## [Text to read]

Down pillows can be washed... well, at least my down sleeping bags have been washed. The trick is the drying... the secret being to also wash a sneaker, and throw that in the dryer to tumble with the down item as it dries... breaks up the clumped-together feathers.
The polyfiber pillows can also be washed and tumble-dried... I know because I also have a sweaty head, so I know all too well the situation as described.


----------



## MARC2012 (Mar 17, 2008)

Have also washed both.Thump is anoying though.marc


----------



## tdw (Oct 2, 2006)

You can buy things called pillow protectors. Same deal as a mattress protector, so it would be able to absorb a fair amount of sweat and if washed regularly should solve your problem. 

I much prefer feather pillows I confess. When we bought Raven we went synthetic but after five years I realised that she has very low moisture content in the cabin and am now trying out feather. I'm figuring on having the pillows (and doona) dry cleaned once a year, will see how it turns out. On previous boat I did use a feather sleeping bag as a doona. Provided it was aired/laundered regularly I had no problems, nor did we / do we have any problems with cotton sheets. 

TQA.....my beef with synthetics is that they make me sweat.....are you sure your perspiring is not due to the makeup of the pillows or the pillow cases ? Some people react worse than others to synthetics, I've yet to find a synthetic garment that I can wear and still feel comfortable.


----------



## TQA (Apr 4, 2009)

tdw said:


> TQA.....my beef with synthetics is that they make me sweat.....are you sure your perspiring is not due to the makeup of the pillows or the pillow cases ? .


They are synthetic filled but I use two cotton pillowcases.


----------



## TQA (Apr 4, 2009)

UPDATE

Finally found a DIY laundry in Bequia and washed the pillows with some bleach as well as the usual liquid soap in a conventional large top loader.

Dried them in the wind back on the boat rather than a tumble drier and they smell fine and have not gone lumpy.

It will be interesting to see how they do.

Thank you for all the suggestions.


----------

## [Data lines]
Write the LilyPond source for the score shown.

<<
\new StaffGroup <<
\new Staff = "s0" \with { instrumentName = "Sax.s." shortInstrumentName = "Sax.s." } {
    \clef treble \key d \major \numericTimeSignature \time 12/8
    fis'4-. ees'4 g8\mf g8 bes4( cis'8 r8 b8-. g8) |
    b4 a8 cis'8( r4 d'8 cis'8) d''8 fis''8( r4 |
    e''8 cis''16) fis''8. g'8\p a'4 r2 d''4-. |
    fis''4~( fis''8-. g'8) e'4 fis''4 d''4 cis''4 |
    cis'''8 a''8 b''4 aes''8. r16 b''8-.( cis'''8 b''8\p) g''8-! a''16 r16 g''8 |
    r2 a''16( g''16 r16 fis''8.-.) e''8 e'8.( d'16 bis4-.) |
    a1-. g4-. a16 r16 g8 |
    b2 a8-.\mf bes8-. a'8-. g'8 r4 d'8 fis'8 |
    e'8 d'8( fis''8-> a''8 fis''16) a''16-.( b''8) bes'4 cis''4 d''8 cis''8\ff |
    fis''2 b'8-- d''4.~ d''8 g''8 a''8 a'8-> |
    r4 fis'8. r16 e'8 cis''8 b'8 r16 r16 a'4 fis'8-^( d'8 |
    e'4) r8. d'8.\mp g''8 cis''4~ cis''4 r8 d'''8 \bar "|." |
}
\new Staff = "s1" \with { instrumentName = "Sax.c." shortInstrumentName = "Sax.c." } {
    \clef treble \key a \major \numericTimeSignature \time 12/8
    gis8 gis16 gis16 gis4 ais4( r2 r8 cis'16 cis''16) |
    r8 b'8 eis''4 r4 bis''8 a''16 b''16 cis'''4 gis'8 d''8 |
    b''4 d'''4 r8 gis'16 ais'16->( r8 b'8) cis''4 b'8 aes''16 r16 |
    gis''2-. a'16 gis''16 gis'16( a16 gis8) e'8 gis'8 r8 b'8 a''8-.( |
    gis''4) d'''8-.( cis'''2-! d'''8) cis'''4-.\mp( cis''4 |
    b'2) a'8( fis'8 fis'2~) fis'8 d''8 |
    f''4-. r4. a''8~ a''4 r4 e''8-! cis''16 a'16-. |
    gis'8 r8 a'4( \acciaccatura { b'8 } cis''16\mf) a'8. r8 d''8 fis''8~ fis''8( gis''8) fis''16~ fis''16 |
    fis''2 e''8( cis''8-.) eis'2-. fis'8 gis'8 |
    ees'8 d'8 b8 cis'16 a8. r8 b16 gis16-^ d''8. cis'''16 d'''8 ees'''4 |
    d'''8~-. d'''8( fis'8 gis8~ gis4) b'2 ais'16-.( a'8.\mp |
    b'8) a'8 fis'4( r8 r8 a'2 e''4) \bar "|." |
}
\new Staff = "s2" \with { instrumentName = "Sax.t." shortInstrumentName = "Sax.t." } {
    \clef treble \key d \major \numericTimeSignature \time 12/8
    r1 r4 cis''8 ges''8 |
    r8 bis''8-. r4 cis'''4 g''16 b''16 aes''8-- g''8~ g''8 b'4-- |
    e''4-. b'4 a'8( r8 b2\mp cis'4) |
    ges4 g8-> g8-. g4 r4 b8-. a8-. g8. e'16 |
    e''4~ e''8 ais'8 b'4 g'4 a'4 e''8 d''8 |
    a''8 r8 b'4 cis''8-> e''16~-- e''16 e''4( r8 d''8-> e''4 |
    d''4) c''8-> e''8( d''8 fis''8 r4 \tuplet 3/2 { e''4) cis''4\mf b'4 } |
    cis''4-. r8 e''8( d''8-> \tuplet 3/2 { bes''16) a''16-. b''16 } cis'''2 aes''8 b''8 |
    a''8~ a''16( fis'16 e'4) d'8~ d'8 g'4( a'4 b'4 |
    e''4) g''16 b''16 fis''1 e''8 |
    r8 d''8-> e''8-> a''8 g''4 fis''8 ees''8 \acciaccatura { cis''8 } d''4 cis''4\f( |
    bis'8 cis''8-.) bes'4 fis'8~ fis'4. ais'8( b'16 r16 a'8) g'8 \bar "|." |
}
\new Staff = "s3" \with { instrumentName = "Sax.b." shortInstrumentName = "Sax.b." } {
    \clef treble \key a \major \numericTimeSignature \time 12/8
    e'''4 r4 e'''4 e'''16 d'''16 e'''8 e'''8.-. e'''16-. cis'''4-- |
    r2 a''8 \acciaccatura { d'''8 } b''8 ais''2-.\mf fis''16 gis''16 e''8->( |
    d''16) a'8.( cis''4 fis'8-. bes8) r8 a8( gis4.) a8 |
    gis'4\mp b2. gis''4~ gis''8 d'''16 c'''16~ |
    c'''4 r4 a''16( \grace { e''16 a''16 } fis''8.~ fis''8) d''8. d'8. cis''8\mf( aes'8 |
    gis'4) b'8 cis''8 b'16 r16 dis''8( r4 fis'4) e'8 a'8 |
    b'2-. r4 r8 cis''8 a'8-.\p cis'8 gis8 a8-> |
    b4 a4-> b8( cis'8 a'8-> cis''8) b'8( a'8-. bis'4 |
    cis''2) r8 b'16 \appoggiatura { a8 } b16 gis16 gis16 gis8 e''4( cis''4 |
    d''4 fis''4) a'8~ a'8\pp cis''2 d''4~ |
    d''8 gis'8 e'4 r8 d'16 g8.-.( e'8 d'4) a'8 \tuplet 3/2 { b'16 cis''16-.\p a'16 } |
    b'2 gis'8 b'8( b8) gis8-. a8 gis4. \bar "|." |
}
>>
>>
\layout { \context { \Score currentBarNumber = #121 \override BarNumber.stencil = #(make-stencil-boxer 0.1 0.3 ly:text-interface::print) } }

## [Challenges]
a) Print the stretch of the pillow-washing thread from "Finally found a" through "all the suggestions.".
b) Report each line of the listing that contains the string "with", matching uppercase and lowercase exactly.

## [Answers given]
a)
Finally found a DIY laundry in Bequia and washed the pillows with some bleach as well as the usual liquid soap in a conventional large top loader.

Dried them in the wind back on the boat rather than a tumble drier and they smell fine and have not gone lumpy.

It will be interesting to see how they do.

Thank you for all the suggestions.

b)
\new Staff = "s0" \with { instrumentName = "Sax.s." shortInstrumentName = "Sax.s." } {
\new Staff = "s1" \with { instrumentName = "Sax.c." shortInstrumentName = "Sax.c." } {
\new Staff = "s2" \with { instrumentName = "Sax.t." shortInstrumentName = "Sax.t." } {
\new Staff = "s3" \with { instrumentName = "Sax.b." shortInstrumentName = "Sax.b." } {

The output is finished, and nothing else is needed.